### What the task requires
In your copy of the entries below, keep every word exactly and leave out all images.

### Given records
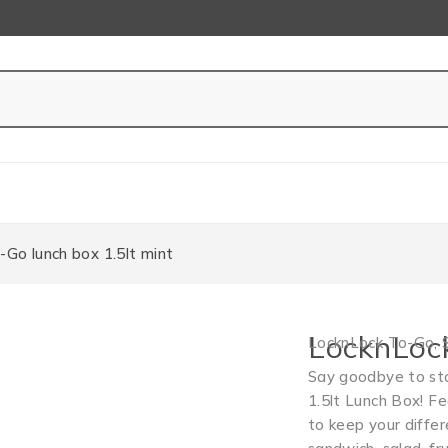
Go lunch box 1.5lt mint
LocknLock
LocknLock To-Go
,
Say goodbye to sta
1.5lt Lunch Box! F
to keep your diffe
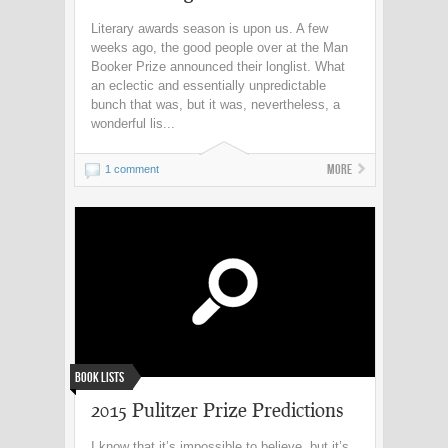
Literary awards season is upon us. A few
weeks ago, the good people over at the Man
Booker Prize announced their longlist. What
an eclectic and essentially unpredictable
bunch that was, but it was, nevertheless, a
wonderful lis...
More
1 comment
Book Lists
2015 Pulitzer Prize Predictions
I know that it’s impossible to believe, but it’s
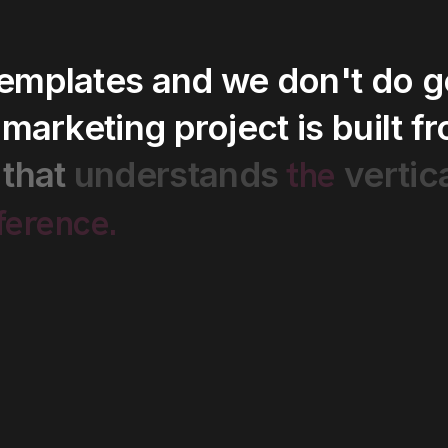
templates
and
we
don't
do
g
marketing
project
is
built
f
the
that
understands
vertic
fference.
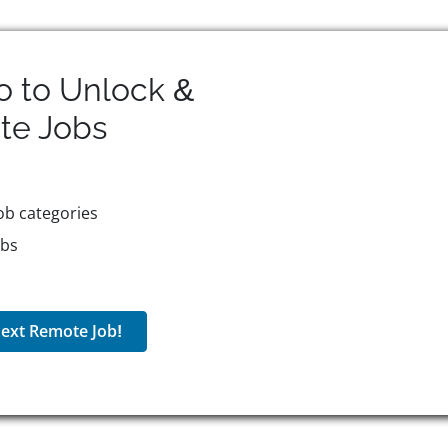
o to Unlock &
te
Jobs
ob categories
obs
ext Remote Job!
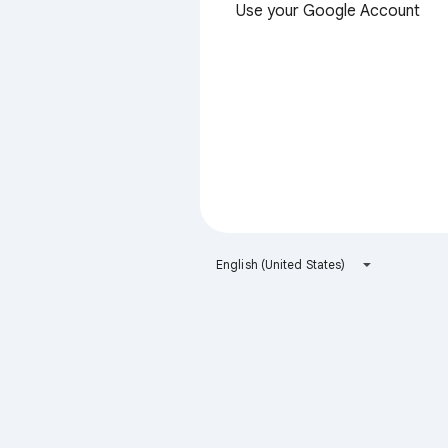
Use your Google Account
English (United States)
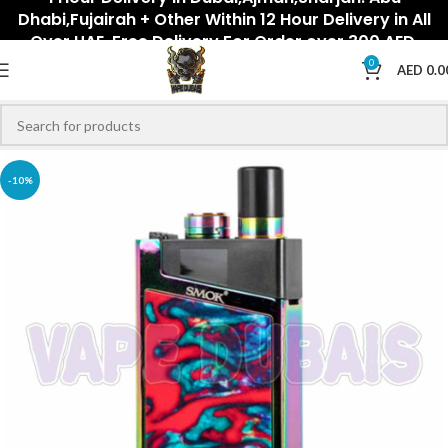
Dhabi,Fujairah + Other Within 12 Hour Delivery in All
Over UAE. Free Delivery For Order over 300 AED.
0
AED
0.0
-10%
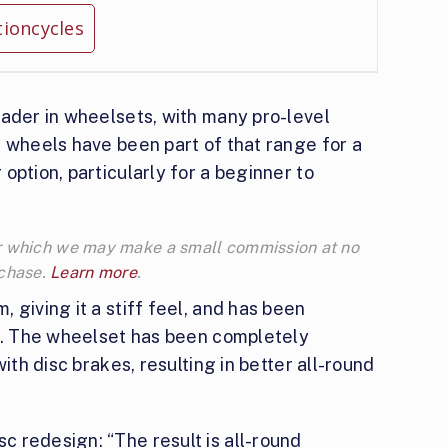
tioncycles
eader in wheelsets, with many pro-level
 wheels have been part of that range for a
option, particularly for a beginner to
 for which we may make a small commission at no
rchase.
Learn more
.
 giving it a stiff feel, and has been
es. The wheelset has been completely
ith disc brakes, resulting in better all-round
 redesign: “The result is all-round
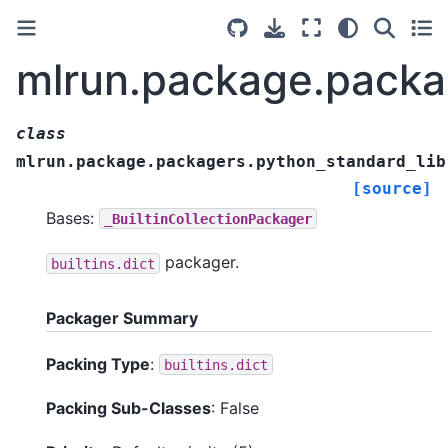
mlrun.package.packa
class
mlrun.package.packagers.python_standard_lib
[source]
Bases:
_BuiltinCollectionPackager
packager.
builtins.dict
Packager Summary
Packing Type
:
builtins.dict
Packing Sub-Classes
: False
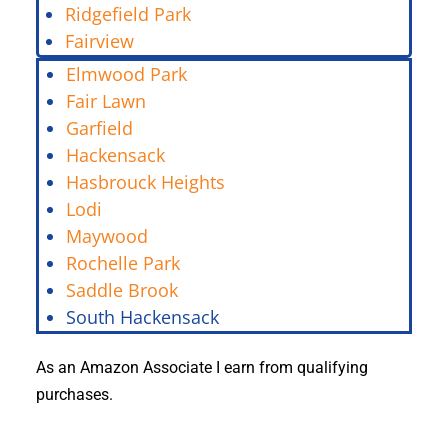
Ridgefield Park
Fairview
Elmwood Park
Fair Lawn
Garfield
Hackensack
Hasbrouck Heights
Lodi
Maywood
Rochelle Park
Saddle Brook
South Hackensack
As an Amazon Associate I earn from qualifying
purchases.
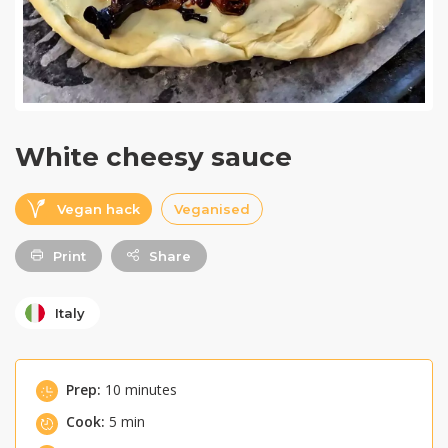
White cheesy sauce
Vegan hack
Veganised
Print
Share
Italy
Prep:
10 minutes
Cook:
5 min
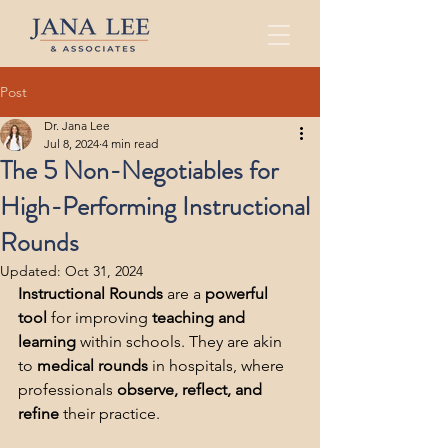
Post
Dr. Jana Lee
Jul 8, 2024
4 min read
The 5 Non-Negotiables for
High-Performing Instructional
Rounds
Updated:
Oct 31, 2024
Instructional Rounds
 are a 
powerful 
tool
 for improving 
teaching and 
learning
 within schools. They are akin 
to 
medical rounds
 in hospitals, where 
professionals 
observe, reflect, and 
refine
 their practice.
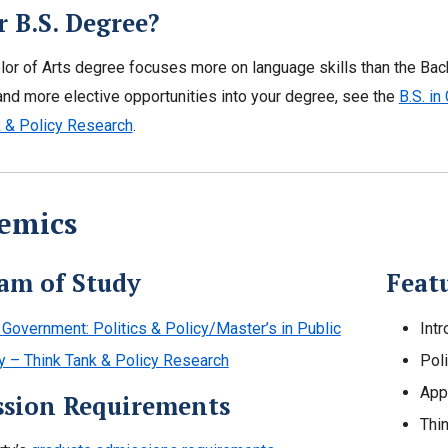
r B.S. Degree?
or of Arts degree focuses more on language skills than the Bach
nd more elective opportunities into your degree, see the
B.S. in
k & Policy Research
.
emics
am of Study
Featu
 Government: Politics & Policy/Master’s in Public
Int
y – Think Tank & Policy Research
Pol
App
sion Requirements
Thi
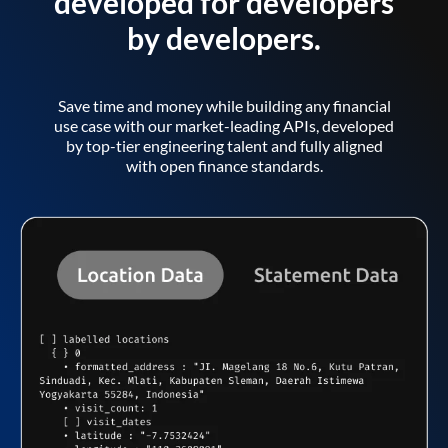
developed for developers
by developers.
Save time and money while building any financial
use case with our market-leading APIs, developed
by top-tier engineering talent and fully aligned
with open finance standards.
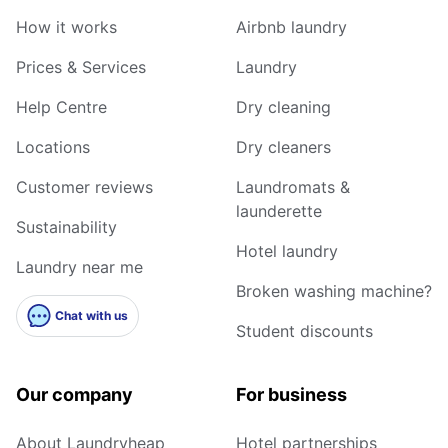
How it works
Airbnb laundry
Prices & Services
Laundry
Help Centre
Dry cleaning
Locations
Dry cleaners
Customer reviews
Laundromats &
launderette
Sustainability
Hotel laundry
Laundry near me
Broken washing machine?
Chat with us
Student discounts
Our company
For business
About Laundryheap
Hotel partnerships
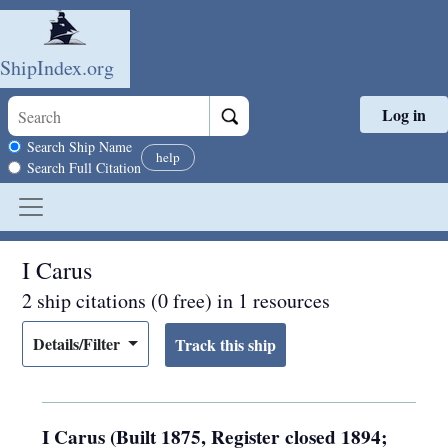
ShipIndex.org
Log in
Skip to main content
Search scope
Search Ship Name
help
Search Full Citation
I Carus
2 ship citations (0 free) in 1 resources
Details/Filter
I Carus (Built 1875, Register closed 1894;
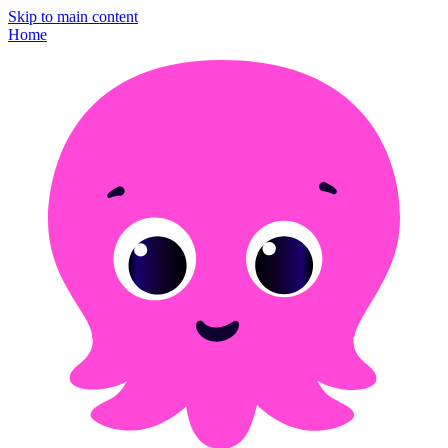
Skip to main content
Home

### Task answer
Go lunch box 1.5lt mint
LocknLock
LocknLock To-Go
,
Say goodbye to sta
1.5lt Lunch Box! F
to keep your diffe
Literary awards season is upon us. A few
weeks ago, the good people over at the Man
Booker Prize announced their longlist. What
an eclectic and essentially unpredictable
bunch that was, but it was, nevertheless, a
wonderful lis...
More
1 comment
Book Lists
2015 Pulitzer Prize Predictions
I know that it’s impossible to believe, but it’s
templates
and
we
don't
do
g
marketing
project
is
built
f
the
that
understands
vertic
fference.
o to Unlock &
te
Jobs
ob categories
obs
ext Remote Job!
Use your Google Account
English (United States)
Dhabi,Fujairah + Other Within 12 Hour Delivery in All
Over UAE. Free Delivery For Order over 300 AED.
0
AED
0.0
-10%
tioncycles
eader in wheelsets, with many pro-level
 wheels have been part of that range for a
option, particularly for a beginner to
 for which we may make a small commission at no
rchase.
Learn more
.
 giving it a stiff feel, and has been
es. The wheelset has been completely
ith disc brakes, resulting in better all-round
 redesign: “The result is all-round
mlrun.package.packa
class
mlrun.package.packagers.python_standard_lib
[source]
Bases:
_BuiltinCollectionPackager
packager.
builtins.dict
Packager Summary
Packing Type
:
builtins.dict
Packing Sub-Classes
: False
Ridgefield Park
Fairview
Elmwood Park
Fair Lawn
Garfield
Hackensack
Hasbrouck Heights
Lodi
Maywood
Rochelle Park
Saddle Brook
South Hackensack
As an Amazon Associate I earn from qualifying
purchases.
White cheesy sauce
Vegan hack
Veganised
Print
Share
Italy
Prep:
10 minutes
Cook:
5 min
Post
Dr. Jana Lee
Jul 8, 2024
4 min read
The 5 Non-Negotiables for
High-Performing Instructional
Rounds
Updated:
Oct 31, 2024
Instructional Rounds
 are a 
powerful 
tool
 for improving 
teaching and 
learning
 within schools. They are akin 
to 
medical rounds
 in hospitals, where 
professionals 
observe, reflect, and 
refine
 their practice.
r B.S. Degree?
or of Arts degree focuses more on language skills than the Bach
nd more elective opportunities into your degree, see the
B.S. in
k & Policy Research
.
emics
am of Study
Featu
 Government: Politics & Policy/Master’s in Public
Int
y – Think Tank & Policy Research
Pol
App
sion Requirements
Thi
developed for developers
by developers.
Save time and money while building any financial
use case with our market-leading APIs, developed
by top-tier engineering talent and fully aligned
with open finance standards.
How it works
Airbnb laundry
Prices & Services
Laundry
Help Centre
Dry cleaning
Locations
Dry cleaners
Customer reviews
Laundromats &
launderette
Sustainability
Hotel laundry
Laundry near me
Broken washing machine?
Chat with us
Student discounts
Our company
For business
About Laundryheap
Hotel partnerships
ShipIndex.org
Log in
Skip to main content
Search scope
Search Ship Name
help
Search Full Citation
I Carus
2 ship citations (0 free) in 1 resources
Details/Filter
I Carus (Built 1875, Register closed 1894;
Skip to main content
Home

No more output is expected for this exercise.